▶ **Work request**: Where the material below has a line containing "left hip: (168, 239)", start repeating exactly, and keep going through the line containing "right eye: (729, 160)", with no other lines.
○ ○ ○ ○
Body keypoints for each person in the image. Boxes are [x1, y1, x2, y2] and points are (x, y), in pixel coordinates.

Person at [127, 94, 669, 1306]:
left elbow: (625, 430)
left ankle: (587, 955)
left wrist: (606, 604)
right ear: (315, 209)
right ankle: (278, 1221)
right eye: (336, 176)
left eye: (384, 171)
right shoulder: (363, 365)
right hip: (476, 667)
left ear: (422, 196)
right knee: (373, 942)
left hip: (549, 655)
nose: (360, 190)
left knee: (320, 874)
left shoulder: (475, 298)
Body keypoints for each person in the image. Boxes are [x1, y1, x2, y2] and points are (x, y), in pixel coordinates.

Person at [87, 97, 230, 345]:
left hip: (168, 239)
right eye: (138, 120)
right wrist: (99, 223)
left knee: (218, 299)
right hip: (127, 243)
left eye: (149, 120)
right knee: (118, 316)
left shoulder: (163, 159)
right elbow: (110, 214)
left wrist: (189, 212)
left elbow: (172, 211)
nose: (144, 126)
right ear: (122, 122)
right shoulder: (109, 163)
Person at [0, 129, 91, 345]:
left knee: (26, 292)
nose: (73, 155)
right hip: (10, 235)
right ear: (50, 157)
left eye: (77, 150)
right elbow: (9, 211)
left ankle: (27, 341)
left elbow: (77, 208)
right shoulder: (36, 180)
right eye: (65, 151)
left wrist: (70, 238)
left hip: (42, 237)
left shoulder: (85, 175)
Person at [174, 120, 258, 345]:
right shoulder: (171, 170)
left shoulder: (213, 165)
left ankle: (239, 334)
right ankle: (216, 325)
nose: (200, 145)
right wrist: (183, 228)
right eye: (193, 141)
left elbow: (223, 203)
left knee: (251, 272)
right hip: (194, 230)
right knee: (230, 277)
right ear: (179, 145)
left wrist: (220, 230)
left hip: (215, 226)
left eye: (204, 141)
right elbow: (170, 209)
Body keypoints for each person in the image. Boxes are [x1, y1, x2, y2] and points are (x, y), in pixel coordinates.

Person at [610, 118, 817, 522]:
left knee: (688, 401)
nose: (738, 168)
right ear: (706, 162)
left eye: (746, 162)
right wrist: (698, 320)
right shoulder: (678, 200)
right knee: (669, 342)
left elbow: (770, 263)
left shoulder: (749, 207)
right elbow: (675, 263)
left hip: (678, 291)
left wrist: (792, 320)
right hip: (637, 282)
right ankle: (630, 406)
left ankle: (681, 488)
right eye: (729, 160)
○ ○ ○ ○
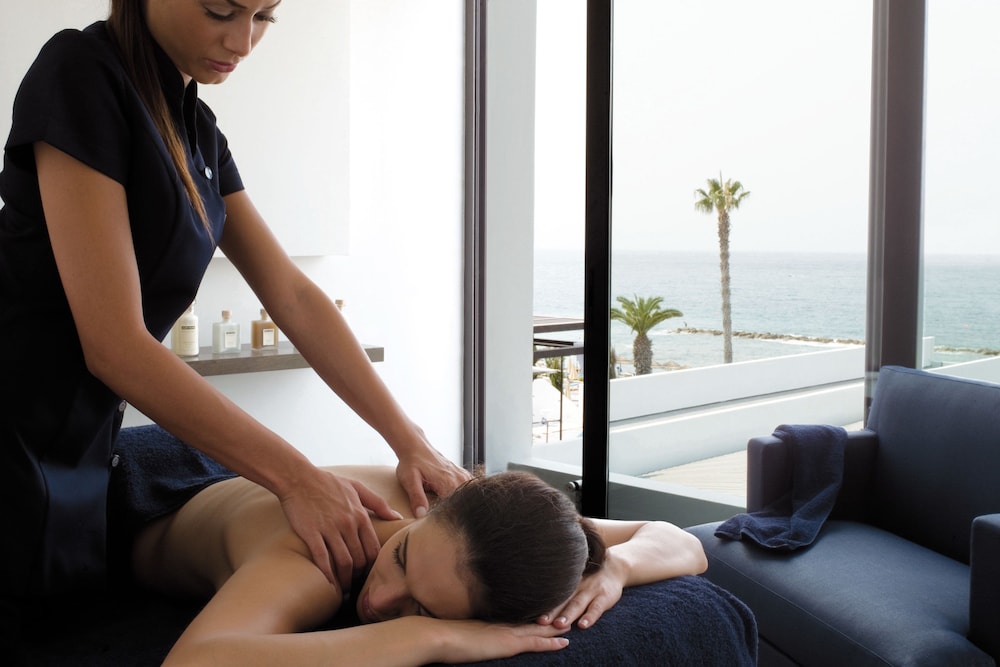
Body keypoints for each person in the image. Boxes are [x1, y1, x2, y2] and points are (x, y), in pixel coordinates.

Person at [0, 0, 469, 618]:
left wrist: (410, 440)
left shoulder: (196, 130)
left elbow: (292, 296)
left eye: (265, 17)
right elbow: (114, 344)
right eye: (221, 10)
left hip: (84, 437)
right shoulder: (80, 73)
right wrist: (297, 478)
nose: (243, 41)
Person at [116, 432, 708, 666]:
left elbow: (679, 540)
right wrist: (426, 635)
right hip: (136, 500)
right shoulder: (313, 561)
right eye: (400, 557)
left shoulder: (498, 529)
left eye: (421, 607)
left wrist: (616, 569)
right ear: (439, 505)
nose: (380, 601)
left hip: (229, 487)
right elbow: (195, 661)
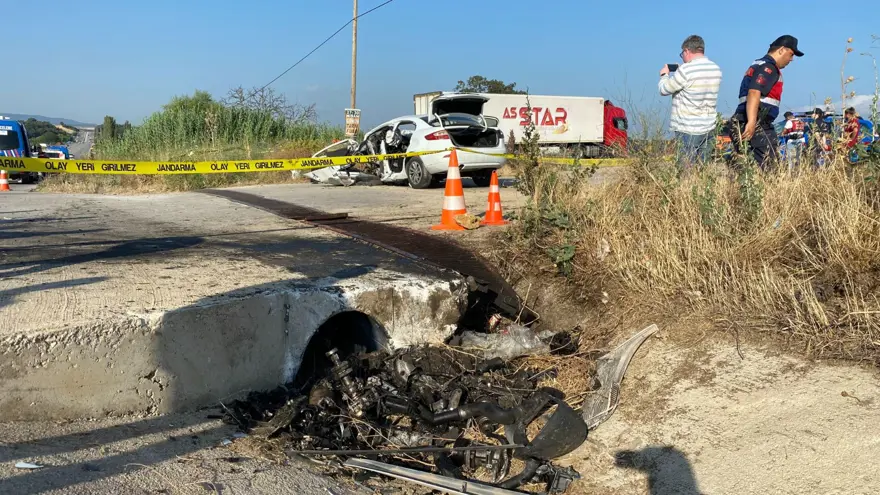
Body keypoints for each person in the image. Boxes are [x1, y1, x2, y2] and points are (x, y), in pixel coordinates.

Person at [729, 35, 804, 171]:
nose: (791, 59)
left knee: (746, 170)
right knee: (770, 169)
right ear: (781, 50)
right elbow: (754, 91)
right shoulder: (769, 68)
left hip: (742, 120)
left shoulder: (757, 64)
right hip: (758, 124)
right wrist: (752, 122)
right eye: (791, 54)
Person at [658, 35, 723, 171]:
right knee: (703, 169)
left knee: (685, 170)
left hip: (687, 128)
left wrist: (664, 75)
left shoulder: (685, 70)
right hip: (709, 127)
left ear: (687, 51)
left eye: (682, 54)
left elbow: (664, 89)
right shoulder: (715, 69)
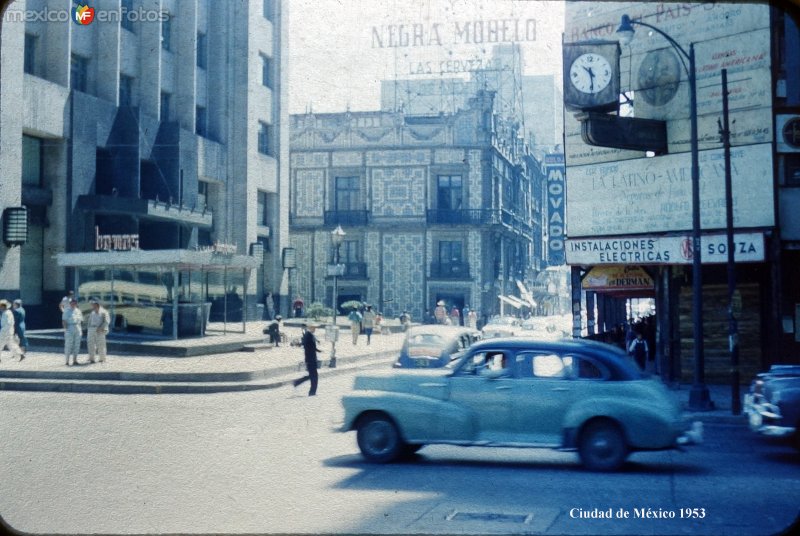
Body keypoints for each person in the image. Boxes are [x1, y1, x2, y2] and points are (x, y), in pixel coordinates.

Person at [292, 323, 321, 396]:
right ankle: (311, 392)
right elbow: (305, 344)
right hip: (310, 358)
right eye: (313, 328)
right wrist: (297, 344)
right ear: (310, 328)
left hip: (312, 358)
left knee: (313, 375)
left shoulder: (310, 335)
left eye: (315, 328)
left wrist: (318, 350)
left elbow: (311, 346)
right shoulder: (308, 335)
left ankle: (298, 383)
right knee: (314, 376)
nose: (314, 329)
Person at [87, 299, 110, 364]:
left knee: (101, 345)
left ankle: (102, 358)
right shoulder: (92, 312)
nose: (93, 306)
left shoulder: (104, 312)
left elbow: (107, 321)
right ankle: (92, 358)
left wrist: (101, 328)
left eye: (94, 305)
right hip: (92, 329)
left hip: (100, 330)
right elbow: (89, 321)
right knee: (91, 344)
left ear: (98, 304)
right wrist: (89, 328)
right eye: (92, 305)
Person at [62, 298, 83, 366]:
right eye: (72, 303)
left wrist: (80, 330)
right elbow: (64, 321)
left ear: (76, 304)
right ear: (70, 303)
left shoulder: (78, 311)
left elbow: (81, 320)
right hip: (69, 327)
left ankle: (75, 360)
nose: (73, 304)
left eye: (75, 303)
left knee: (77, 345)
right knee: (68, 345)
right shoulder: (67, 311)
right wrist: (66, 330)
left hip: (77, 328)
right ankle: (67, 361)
○ ○ ○ ○
▶ **Solution**:
left hip: (168, 239)
right eye: (138, 120)
right wrist: (99, 223)
left knee: (218, 299)
right hip: (127, 243)
left eye: (149, 120)
right knee: (118, 316)
left shoulder: (163, 159)
right elbow: (110, 214)
left wrist: (189, 212)
left elbow: (172, 211)
nose: (144, 126)
right ear: (122, 122)
right shoulder: (109, 163)
Person at [0, 129, 91, 345]:
left knee: (26, 292)
nose: (73, 155)
right hip: (10, 235)
right ear: (50, 157)
left eye: (77, 150)
right elbow: (9, 211)
left ankle: (27, 341)
left elbow: (77, 208)
right shoulder: (36, 180)
right eye: (65, 151)
left wrist: (70, 238)
left hip: (42, 237)
left shoulder: (85, 175)
Person at [174, 120, 258, 345]:
right shoulder: (171, 170)
left shoulder: (213, 165)
left ankle: (239, 334)
right ankle: (216, 325)
nose: (200, 145)
right wrist: (183, 228)
right eye: (193, 141)
left elbow: (223, 203)
left knee: (251, 272)
right hip: (194, 230)
right knee: (230, 277)
right ear: (179, 145)
left wrist: (220, 230)
left hip: (215, 226)
left eye: (204, 141)
right elbow: (170, 209)
Body keypoints for each person in the image. Boxes are [x1, y1, x2, y2] and points are (x, y), in pixel coordinates.

Person at [610, 118, 817, 522]:
left knee: (688, 401)
nose: (738, 168)
right ear: (706, 162)
left eye: (746, 162)
right wrist: (698, 320)
right shoulder: (678, 200)
right knee: (669, 342)
left elbow: (770, 263)
left shoulder: (749, 207)
right elbow: (675, 263)
left hip: (678, 291)
left wrist: (792, 320)
right hip: (637, 282)
right ankle: (630, 406)
left ankle: (681, 488)
right eye: (729, 160)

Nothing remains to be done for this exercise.